--- start Extracted data ---

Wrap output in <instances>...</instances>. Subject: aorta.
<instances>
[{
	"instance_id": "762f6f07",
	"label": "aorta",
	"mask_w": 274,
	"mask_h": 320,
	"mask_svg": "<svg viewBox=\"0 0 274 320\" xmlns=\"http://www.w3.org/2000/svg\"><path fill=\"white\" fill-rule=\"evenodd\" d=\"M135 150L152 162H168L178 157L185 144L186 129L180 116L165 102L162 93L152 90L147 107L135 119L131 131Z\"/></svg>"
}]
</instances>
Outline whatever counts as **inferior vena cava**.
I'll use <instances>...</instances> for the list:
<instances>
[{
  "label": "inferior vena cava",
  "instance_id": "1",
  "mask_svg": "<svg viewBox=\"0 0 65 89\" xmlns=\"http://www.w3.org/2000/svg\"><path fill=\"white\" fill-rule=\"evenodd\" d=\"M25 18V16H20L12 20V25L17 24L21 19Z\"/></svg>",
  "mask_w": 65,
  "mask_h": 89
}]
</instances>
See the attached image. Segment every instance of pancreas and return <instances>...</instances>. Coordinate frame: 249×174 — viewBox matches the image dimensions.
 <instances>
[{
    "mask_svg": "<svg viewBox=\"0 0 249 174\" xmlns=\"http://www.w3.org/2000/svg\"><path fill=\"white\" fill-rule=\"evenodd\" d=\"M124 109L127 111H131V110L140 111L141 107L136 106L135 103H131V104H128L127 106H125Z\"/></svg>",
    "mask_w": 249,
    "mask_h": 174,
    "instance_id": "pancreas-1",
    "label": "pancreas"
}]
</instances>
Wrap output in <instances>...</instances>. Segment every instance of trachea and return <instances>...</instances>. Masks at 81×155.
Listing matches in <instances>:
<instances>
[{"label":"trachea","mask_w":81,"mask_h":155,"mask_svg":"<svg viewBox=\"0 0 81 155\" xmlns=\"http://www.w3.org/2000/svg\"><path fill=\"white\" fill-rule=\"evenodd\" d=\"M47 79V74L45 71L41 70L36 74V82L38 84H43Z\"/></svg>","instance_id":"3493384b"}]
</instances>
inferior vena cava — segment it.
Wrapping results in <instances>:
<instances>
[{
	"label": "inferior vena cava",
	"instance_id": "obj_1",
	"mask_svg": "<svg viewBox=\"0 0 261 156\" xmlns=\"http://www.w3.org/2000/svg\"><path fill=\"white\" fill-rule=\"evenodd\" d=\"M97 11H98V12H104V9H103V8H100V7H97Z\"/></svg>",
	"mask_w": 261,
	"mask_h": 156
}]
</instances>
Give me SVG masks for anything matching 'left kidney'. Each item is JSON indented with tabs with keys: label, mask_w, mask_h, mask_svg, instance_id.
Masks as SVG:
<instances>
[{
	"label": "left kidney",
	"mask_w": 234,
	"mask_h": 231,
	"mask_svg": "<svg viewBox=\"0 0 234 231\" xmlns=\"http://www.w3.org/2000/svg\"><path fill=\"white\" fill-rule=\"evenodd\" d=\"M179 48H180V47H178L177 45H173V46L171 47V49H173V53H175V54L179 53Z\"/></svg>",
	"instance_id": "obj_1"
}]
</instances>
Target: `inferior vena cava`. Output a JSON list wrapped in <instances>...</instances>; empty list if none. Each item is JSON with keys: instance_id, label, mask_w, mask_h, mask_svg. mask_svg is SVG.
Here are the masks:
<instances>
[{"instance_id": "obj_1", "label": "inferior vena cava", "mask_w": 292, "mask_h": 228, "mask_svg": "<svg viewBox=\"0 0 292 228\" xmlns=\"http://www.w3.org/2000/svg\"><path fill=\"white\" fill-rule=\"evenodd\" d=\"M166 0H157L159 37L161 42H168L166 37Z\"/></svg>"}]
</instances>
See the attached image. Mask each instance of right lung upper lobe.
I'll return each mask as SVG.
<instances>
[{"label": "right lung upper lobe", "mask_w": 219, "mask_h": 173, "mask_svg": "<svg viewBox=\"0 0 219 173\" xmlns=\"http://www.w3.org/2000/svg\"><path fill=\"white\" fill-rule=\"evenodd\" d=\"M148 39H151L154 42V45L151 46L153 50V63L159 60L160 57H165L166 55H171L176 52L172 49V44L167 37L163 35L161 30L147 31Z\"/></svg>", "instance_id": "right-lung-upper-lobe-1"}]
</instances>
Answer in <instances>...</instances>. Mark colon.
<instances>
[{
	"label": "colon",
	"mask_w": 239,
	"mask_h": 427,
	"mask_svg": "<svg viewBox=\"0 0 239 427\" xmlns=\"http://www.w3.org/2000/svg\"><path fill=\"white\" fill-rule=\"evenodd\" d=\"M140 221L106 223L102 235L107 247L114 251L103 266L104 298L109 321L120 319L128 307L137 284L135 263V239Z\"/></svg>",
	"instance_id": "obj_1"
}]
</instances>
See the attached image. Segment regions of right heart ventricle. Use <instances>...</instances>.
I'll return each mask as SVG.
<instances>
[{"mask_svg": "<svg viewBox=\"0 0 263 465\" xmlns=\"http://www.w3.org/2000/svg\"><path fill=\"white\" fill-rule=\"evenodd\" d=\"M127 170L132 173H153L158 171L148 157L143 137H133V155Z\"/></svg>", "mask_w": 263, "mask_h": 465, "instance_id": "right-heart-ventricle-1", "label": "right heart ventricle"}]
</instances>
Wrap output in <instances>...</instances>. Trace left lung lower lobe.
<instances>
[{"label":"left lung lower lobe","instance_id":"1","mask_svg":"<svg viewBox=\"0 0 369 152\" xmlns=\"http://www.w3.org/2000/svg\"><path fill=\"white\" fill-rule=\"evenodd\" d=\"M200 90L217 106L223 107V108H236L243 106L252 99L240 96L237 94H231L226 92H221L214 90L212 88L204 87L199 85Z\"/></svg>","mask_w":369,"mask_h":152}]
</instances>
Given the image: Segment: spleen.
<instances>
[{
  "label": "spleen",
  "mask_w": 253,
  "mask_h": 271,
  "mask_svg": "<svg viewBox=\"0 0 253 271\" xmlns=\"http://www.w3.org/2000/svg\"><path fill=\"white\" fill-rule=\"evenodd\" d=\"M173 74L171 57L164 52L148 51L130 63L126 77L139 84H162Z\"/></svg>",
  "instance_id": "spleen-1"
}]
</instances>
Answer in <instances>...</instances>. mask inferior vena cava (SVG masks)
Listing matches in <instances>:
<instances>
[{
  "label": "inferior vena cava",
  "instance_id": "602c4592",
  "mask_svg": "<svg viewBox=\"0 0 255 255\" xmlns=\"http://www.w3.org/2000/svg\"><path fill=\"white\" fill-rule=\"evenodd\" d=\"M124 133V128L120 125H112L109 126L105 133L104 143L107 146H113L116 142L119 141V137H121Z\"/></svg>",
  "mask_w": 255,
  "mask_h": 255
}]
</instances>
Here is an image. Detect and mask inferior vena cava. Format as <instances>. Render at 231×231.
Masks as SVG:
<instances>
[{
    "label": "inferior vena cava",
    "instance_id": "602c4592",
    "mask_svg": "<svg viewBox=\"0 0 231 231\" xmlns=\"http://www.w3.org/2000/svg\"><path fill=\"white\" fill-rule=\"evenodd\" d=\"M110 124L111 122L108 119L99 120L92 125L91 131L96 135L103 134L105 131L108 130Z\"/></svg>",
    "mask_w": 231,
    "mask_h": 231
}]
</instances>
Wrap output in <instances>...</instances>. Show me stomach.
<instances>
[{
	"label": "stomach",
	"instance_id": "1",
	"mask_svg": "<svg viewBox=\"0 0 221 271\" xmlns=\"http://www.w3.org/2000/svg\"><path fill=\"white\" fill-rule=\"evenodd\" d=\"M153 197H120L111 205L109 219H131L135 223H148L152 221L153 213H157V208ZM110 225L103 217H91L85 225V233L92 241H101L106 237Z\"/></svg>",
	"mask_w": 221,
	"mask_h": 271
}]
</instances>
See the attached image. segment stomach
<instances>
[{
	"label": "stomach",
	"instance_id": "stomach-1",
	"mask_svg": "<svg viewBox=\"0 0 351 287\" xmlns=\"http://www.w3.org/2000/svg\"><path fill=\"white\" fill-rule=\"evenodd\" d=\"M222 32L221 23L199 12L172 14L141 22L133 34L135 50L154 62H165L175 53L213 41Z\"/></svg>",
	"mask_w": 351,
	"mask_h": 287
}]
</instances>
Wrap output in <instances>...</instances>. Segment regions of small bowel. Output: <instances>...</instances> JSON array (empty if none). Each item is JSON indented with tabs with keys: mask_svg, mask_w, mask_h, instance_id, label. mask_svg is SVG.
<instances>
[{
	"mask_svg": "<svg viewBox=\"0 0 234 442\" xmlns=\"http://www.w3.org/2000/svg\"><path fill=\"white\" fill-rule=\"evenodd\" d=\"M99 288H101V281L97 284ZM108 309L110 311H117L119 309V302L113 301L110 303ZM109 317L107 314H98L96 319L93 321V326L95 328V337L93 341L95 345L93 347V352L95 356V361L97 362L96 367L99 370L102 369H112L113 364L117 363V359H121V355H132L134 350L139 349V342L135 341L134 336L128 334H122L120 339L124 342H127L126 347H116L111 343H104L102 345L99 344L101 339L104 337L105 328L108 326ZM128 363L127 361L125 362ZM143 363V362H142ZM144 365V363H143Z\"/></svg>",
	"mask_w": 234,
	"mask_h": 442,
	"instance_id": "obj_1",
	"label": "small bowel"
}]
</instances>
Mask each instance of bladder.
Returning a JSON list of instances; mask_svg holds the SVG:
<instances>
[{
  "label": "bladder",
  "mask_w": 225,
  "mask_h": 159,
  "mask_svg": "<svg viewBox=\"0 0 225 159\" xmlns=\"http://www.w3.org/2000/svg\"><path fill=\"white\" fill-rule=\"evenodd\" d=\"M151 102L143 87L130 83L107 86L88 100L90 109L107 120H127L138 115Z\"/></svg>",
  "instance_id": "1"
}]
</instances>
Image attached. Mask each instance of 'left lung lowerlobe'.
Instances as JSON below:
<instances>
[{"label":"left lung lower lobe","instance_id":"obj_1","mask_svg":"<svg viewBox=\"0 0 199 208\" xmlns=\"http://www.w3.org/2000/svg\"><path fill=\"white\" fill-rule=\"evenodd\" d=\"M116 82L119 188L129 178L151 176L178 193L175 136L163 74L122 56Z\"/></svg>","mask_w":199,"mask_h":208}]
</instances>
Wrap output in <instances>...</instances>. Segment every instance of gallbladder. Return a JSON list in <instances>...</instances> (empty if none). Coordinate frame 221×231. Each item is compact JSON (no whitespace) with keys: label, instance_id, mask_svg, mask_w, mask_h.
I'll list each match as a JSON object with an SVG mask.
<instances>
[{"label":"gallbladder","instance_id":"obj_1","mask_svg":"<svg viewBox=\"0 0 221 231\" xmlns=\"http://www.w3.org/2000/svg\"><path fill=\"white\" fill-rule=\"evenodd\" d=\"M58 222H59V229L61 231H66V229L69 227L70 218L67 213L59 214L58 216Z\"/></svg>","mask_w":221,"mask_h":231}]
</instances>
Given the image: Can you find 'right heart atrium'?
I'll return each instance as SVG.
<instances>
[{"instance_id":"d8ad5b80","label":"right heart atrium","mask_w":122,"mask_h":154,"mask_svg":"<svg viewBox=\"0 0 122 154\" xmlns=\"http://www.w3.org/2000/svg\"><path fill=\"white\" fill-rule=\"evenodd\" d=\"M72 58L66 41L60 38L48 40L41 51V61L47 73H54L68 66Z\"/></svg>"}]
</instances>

--- end Extracted data ---

◆ Instructions to follow
Transcribe the records above, starting at the line containing "mask_svg, mask_w, mask_h." and continuing through the final line of the records.

◆ Output for this task
Wrap output in <instances>...</instances>. Segment every instance of gallbladder. Return a JSON list in <instances>...</instances> (empty if none). Coordinate frame 221×231. Each item is compact JSON (no whitespace) with keys: label, instance_id, mask_svg, mask_w, mask_h.
I'll list each match as a JSON object with an SVG mask.
<instances>
[{"label":"gallbladder","instance_id":"obj_1","mask_svg":"<svg viewBox=\"0 0 221 231\" xmlns=\"http://www.w3.org/2000/svg\"><path fill=\"white\" fill-rule=\"evenodd\" d=\"M58 222H59V229L61 231H66V229L69 227L70 218L67 213L59 214L58 216Z\"/></svg>","mask_w":221,"mask_h":231}]
</instances>
Given the image: Can you find 'right heart atrium'?
I'll return each instance as SVG.
<instances>
[{"instance_id":"d8ad5b80","label":"right heart atrium","mask_w":122,"mask_h":154,"mask_svg":"<svg viewBox=\"0 0 122 154\" xmlns=\"http://www.w3.org/2000/svg\"><path fill=\"white\" fill-rule=\"evenodd\" d=\"M72 58L66 41L60 38L48 40L41 51V61L47 73H54L68 66Z\"/></svg>"}]
</instances>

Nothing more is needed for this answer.